Your assignment | Restate word for word the entries below, starting with the line with "<source format=kicad_pcb>" and continuing through the line with "(hpglpendiameter 15.000000)". Include both of those lines and no others.

Record extracts |

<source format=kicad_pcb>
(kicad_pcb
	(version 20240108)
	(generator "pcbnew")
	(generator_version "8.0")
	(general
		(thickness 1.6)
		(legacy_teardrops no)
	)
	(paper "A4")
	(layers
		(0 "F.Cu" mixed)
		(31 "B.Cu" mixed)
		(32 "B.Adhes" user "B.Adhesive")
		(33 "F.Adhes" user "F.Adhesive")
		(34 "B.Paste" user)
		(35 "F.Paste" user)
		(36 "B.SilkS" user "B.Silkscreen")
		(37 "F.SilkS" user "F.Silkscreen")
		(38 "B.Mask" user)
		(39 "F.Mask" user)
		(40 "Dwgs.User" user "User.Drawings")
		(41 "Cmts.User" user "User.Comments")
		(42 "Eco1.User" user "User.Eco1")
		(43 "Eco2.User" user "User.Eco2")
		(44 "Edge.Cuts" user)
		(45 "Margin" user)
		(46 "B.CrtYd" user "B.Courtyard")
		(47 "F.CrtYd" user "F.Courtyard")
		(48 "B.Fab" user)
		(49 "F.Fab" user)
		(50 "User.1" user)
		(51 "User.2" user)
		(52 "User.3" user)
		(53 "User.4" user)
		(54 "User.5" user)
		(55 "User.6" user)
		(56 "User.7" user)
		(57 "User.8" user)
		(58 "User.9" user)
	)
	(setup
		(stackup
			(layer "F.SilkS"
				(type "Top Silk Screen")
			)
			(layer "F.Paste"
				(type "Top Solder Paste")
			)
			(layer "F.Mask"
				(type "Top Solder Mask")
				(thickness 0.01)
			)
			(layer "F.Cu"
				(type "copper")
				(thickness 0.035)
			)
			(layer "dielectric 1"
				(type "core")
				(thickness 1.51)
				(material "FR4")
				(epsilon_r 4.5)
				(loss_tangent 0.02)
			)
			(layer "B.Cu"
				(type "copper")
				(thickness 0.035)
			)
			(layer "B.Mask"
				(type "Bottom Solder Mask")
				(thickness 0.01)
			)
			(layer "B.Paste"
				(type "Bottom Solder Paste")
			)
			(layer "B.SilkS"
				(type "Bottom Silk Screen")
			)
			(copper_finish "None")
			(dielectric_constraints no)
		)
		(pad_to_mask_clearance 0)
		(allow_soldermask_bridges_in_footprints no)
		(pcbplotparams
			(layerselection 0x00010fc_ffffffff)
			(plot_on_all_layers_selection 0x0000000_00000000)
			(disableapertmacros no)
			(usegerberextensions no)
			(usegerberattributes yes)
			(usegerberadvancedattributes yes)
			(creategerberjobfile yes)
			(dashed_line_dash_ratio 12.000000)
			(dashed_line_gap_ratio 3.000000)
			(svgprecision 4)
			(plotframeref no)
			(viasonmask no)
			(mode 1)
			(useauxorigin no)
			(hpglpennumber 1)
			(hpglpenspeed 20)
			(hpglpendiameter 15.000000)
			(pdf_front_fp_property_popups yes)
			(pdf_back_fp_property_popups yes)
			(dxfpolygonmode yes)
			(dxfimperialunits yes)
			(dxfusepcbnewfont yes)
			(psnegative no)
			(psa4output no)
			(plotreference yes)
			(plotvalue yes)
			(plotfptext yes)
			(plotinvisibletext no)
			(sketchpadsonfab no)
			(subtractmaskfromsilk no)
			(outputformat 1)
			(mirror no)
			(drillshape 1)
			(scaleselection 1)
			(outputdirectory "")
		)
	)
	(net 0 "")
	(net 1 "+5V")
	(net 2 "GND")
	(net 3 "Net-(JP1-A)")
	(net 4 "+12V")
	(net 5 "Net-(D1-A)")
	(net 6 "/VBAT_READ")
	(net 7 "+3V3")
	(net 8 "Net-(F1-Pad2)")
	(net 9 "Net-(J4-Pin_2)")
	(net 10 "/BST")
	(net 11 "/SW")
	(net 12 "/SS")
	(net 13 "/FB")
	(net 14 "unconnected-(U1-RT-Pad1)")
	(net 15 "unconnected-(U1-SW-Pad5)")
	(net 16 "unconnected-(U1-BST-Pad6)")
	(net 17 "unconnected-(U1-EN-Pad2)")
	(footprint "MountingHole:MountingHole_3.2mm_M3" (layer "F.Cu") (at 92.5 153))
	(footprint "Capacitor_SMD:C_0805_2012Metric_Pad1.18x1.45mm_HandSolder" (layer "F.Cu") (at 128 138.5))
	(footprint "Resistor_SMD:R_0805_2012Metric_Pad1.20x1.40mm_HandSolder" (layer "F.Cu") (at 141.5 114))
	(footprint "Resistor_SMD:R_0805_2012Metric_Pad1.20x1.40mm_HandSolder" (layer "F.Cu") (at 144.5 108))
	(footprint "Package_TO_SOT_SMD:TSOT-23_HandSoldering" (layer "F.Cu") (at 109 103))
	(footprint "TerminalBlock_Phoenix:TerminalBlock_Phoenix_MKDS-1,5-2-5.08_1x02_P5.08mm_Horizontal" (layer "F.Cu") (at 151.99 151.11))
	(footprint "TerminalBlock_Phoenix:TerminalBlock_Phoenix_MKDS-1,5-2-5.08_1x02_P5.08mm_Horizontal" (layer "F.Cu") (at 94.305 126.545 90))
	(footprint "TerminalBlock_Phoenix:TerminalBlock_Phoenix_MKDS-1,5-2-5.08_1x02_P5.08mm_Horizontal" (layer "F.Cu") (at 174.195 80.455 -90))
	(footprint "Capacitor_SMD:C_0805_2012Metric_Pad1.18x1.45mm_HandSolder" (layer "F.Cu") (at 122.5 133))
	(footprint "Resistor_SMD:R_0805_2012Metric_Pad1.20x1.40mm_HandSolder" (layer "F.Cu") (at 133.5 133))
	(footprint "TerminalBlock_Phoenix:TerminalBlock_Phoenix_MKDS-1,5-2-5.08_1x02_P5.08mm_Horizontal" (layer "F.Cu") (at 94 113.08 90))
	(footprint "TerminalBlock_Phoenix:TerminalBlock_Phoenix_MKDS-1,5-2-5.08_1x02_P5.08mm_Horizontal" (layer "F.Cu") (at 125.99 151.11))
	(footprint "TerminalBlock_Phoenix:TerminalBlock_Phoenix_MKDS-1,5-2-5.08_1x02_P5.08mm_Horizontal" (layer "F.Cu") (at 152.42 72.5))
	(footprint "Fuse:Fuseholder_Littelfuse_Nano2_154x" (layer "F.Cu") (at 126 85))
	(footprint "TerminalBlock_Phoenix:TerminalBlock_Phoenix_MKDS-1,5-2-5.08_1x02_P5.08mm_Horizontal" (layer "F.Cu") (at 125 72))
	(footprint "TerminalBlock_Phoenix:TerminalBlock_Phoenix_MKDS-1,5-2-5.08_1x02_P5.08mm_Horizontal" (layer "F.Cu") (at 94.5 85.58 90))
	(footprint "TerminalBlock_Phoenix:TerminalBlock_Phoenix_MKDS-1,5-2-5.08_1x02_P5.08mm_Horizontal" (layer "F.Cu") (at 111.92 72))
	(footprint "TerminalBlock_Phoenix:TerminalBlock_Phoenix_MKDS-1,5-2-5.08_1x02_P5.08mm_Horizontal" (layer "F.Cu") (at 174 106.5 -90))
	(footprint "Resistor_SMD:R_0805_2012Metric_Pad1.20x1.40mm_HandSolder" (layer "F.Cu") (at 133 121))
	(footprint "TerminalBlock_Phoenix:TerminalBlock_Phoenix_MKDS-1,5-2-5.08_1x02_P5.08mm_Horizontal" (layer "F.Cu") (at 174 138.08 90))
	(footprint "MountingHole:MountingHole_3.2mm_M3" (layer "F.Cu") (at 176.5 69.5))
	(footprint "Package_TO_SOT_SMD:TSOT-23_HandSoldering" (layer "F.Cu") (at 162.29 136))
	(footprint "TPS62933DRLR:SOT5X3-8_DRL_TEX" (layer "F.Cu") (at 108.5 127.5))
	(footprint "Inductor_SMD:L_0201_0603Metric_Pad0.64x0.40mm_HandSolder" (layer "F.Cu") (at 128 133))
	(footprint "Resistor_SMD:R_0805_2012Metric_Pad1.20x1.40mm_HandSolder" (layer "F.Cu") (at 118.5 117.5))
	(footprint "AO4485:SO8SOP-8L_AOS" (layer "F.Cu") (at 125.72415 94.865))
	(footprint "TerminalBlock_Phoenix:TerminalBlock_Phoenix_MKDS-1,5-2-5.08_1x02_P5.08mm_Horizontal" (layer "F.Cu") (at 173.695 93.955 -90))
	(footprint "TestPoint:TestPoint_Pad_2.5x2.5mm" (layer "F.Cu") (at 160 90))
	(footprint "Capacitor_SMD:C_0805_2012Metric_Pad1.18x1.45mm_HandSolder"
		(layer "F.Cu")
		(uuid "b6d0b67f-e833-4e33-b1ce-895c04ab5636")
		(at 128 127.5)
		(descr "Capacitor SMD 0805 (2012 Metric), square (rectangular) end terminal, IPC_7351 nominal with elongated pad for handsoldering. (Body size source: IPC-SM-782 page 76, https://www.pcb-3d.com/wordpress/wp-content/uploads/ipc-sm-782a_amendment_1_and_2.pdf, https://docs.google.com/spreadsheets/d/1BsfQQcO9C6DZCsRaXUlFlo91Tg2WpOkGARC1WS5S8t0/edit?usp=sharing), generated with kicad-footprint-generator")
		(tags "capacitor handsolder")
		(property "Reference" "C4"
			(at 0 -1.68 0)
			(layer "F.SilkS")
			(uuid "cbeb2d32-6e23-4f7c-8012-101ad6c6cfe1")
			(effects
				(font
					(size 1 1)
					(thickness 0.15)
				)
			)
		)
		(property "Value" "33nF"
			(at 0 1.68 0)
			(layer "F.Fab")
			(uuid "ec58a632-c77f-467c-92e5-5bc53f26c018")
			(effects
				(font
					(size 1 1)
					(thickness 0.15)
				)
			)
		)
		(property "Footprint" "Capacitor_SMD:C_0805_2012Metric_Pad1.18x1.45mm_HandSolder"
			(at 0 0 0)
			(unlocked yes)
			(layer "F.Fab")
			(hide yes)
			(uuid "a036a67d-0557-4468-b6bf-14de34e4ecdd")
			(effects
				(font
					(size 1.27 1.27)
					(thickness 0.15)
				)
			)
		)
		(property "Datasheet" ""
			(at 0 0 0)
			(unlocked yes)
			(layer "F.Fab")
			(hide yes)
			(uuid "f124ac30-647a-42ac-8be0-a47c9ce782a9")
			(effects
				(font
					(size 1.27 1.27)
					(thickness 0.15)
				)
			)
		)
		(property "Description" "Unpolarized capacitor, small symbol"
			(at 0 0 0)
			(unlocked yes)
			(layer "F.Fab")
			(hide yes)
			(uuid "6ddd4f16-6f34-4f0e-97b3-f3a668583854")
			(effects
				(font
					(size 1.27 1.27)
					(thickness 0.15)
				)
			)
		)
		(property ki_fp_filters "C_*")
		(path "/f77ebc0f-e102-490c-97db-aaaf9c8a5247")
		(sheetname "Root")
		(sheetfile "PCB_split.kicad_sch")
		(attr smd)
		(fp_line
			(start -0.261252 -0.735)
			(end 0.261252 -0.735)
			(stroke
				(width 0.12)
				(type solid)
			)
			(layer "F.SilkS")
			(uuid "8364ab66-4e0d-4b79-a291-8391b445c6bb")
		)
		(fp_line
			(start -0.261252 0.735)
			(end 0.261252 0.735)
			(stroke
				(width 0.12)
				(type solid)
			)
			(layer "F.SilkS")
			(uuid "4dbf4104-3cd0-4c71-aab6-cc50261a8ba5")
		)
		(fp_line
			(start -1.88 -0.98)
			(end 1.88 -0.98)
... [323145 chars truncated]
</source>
...
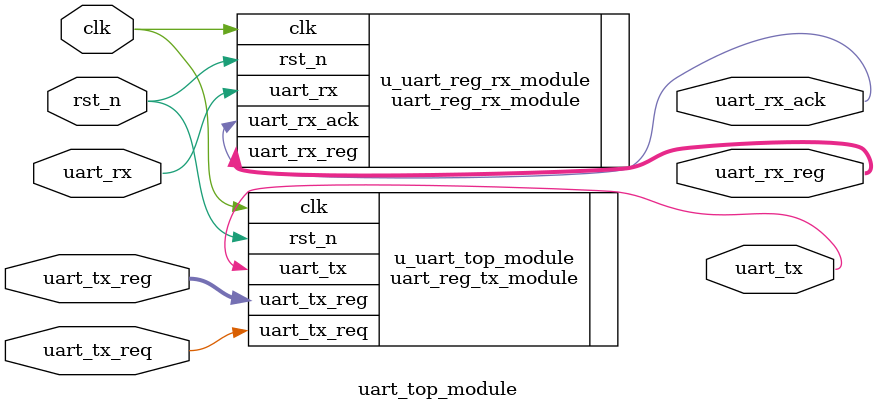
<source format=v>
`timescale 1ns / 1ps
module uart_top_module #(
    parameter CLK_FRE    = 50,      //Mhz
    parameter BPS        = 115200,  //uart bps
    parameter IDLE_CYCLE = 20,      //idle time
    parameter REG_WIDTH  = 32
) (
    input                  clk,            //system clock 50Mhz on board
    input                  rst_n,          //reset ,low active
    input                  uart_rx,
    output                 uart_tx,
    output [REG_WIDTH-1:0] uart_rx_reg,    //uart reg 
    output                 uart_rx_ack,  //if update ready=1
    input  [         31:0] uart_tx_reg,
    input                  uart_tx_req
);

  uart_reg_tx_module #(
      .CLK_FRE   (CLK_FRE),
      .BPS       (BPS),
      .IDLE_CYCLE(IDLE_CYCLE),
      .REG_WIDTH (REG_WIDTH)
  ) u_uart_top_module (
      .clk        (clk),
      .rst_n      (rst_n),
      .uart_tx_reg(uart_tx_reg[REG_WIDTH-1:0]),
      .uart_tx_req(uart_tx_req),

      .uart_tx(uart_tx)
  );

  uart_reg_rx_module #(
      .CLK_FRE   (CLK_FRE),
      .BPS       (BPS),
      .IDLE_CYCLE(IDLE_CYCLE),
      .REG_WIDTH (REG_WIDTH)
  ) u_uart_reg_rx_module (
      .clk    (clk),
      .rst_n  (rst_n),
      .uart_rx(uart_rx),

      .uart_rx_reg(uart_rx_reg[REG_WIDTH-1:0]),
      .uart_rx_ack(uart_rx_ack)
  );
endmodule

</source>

Reply to the exercise |
<source format=kicad_pcb>
(kicad_pcb
	(version 20240108)
	(generator "pcbnew")
	(generator_version "8.0")
	(general
		(thickness 1.6)
		(legacy_teardrops no)
	)
	(paper "A4")
	(layers
		(0 "F.Cu" mixed)
		(31 "B.Cu" mixed)
		(32 "B.Adhes" user "B.Adhesive")
		(33 "F.Adhes" user "F.Adhesive")
		(34 "B.Paste" user)
		(35 "F.Paste" user)
		(36 "B.SilkS" user "B.Silkscreen")
		(37 "F.SilkS" user "F.Silkscreen")
		(38 "B.Mask" user)
		(39 "F.Mask" user)
		(40 "Dwgs.User" user "User.Drawings")
		(41 "Cmts.User" user "User.Comments")
		(42 "Eco1.User" user "User.Eco1")
		(43 "Eco2.User" user "User.Eco2")
		(44 "Edge.Cuts" user)
		(45 "Margin" user)
		(46 "B.CrtYd" user "B.Courtyard")
		(47 "F.CrtYd" user "F.Courtyard")
		(48 "B.Fab" user)
		(49 "F.Fab" user)
		(50 "User.1" user)
		(51 "User.2" user)
		(52 "User.3" user)
		(53 "User.4" user)
		(54 "User.5" user)
		(55 "User.6" user)
		(56 "User.7" user)
		(57 "User.8" user)
		(58 "User.9" user)
	)
	(setup
		(stackup
			(layer "F.SilkS"
				(type "Top Silk Screen")
			)
			(layer "F.Paste"
				(type "Top Solder Paste")
			)
			(layer "F.Mask"
				(type "Top Solder Mask")
				(thickness 0.01)
			)
			(layer "F.Cu"
				(type "copper")
				(thickness 0.035)
			)
			(layer "dielectric 1"
				(type "core")
				(thickness 1.51)
				(material "FR4")
				(epsilon_r 4.5)
				(loss_tangent 0.02)
			)
			(layer "B.Cu"
				(type "copper")
				(thickness 0.035)
			)
			(layer "B.Mask"
				(type "Bottom Solder Mask")
				(thickness 0.01)
			)
			(layer "B.Paste"
				(type "Bottom Solder Paste")
			)
			(layer "B.SilkS"
				(type "Bottom Silk Screen")
			)
			(copper_finish "None")
			(dielectric_constraints no)
		)
		(pad_to_mask_clearance 0)
		(allow_soldermask_bridges_in_footprints no)
		(pcbplotparams
			(layerselection 0x00010fc_ffffffff)
			(plot_on_all_layers_selection 0x0000000_00000000)
			(disableapertmacros no)
			(usegerberextensions no)
			(usegerberattributes yes)
			(usegerberadvancedattributes yes)
			(creategerberjobfile yes)
			(dashed_line_dash_ratio 12.000000)
			(dashed_line_gap_ratio 3.000000)
			(svgprecision 4)
			(plotframeref no)
			(viasonmask no)
			(mode 1)
			(useauxorigin no)
			(hpglpennumber 1)
			(hpglpenspeed 20)
			(hpglpendiameter 15.000000)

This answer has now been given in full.